I struggled to take it in.

“Did you recognize Batch when you first saw him? I doubt it. We’re all so different now. You took something good from the world, and the bad that followed warped us all. I kept an eye on you in prison through various guards and inmates who were easy to turn informant. Some even took money to give you an education in the harsh realities of life, and I enjoyed hearing the tales of how they’d beaten you. But your pain still wasn’t enough. It will never be enough. I watched your life fall apart, your wife and child leave you, and when you got released, I saw you drink and drink and drink. And finally, you’d made such a mess you were ready for my offer. Desperation turns men to all kinds of evil. I know. It’s taken me almost four years to convince myself to go through with this. Four years to tell myself I had to kill the innocent. To weigh their lives against mine. Four years to become desperate enough to do what’s necessary. I’m dying, you see. And when a person is facing their end, their morals become malleable. And you grew desperate too. So desperate and easy to manipulate. I made those lies. I created those websites. I told you what you wanted to hear so you could maintain the illusion you were a good man, but you were doing the foulest work. You and Batch, killing and carving up the innocent.”

Rosa’s eyes were still on me, but they were heavy and vacant. She was definitely drugged.

“He’s dead, you know?” I said.

Persico hesitated. “It doesn’t matter. I have what I need. There’s a desperate, near-bankrupt clinical immunologist with a terrible gambling habit who will harvest the Lazarus cells from these organs, and my life will go on.”

“And her?” I nodded at Rosa.

“Unfortunately, Detective Abalos stumbled in here following a lead she didn’t understand. She found out about the organ donations that linked the victims, and, like you, she came to talk to me about them. I had to take measures to protect myself from exposure. She is another innocent who will have to suffer for what you’ve done. You will kill her before I shoot you. I will tell the world you became obsessed with my daughter, that you tracked down the recipients of her organs and slaughtered them in brutal fashion. Then you came here intent on murder. Hero cop Rosa Abalos arrived almost too late, but she managed to save me at great cost to herself. Her intervention enabled me to grab a gun and shoot you dead.”
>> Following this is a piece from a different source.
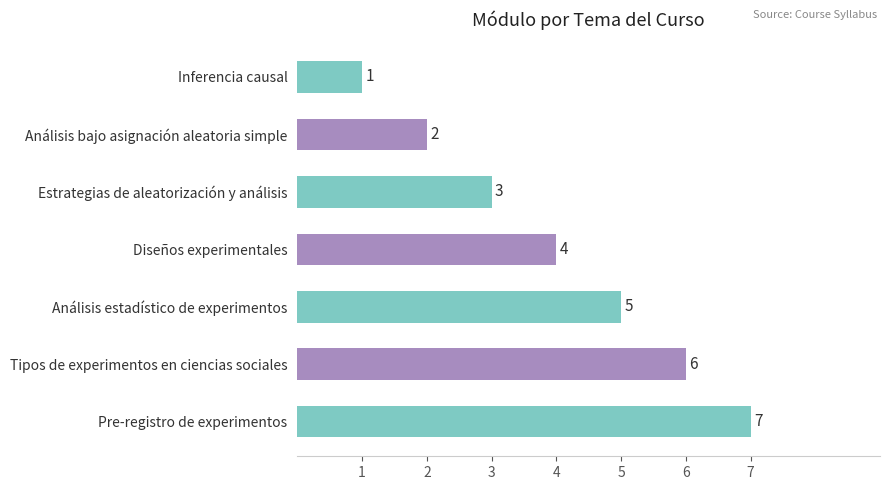

At which label is the value closest to 4?

Diseños experimentales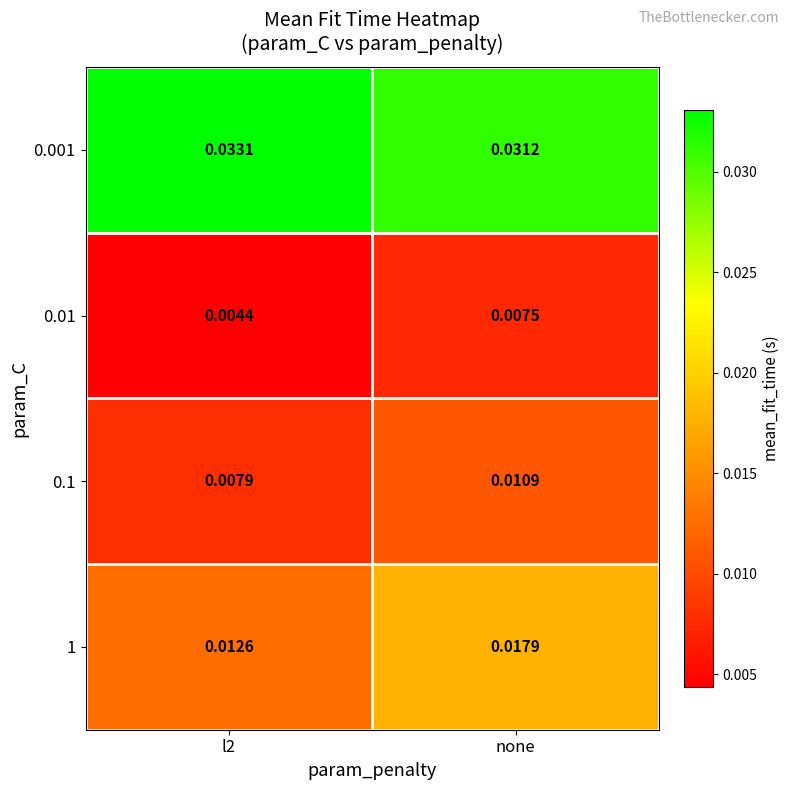

List the series in order of their peak value, lowest first.

0.01, 0.1, 1, 0.001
He waved his pistol menacingly.

“I never meant to hurt you, Mr. Persico, and there isn’t a day that goes by that I don’t think about what I did, but please don’t do this. Let Detective Abalos go. She doesn’t deserve this. And neither does my kid. I have a daughter too.”

“I know all about Skye, and I want to assure you she’ll suffer,” he replied. “I want you to know that the sins of the father will be visited on her. After you’re gone and I’m reborn, I will make it my business to ensure she fails at everything she ever does. I will thwart her every ambition, crush her every dream. I won’t kill her, but I will put her in hell. Just like you did me. Her suffering will be a mirror image of mine. I want you to know that any hope your daughter has of a good life will die with you. It’s the least I can do for the man who took away the light of my life. My Freya.”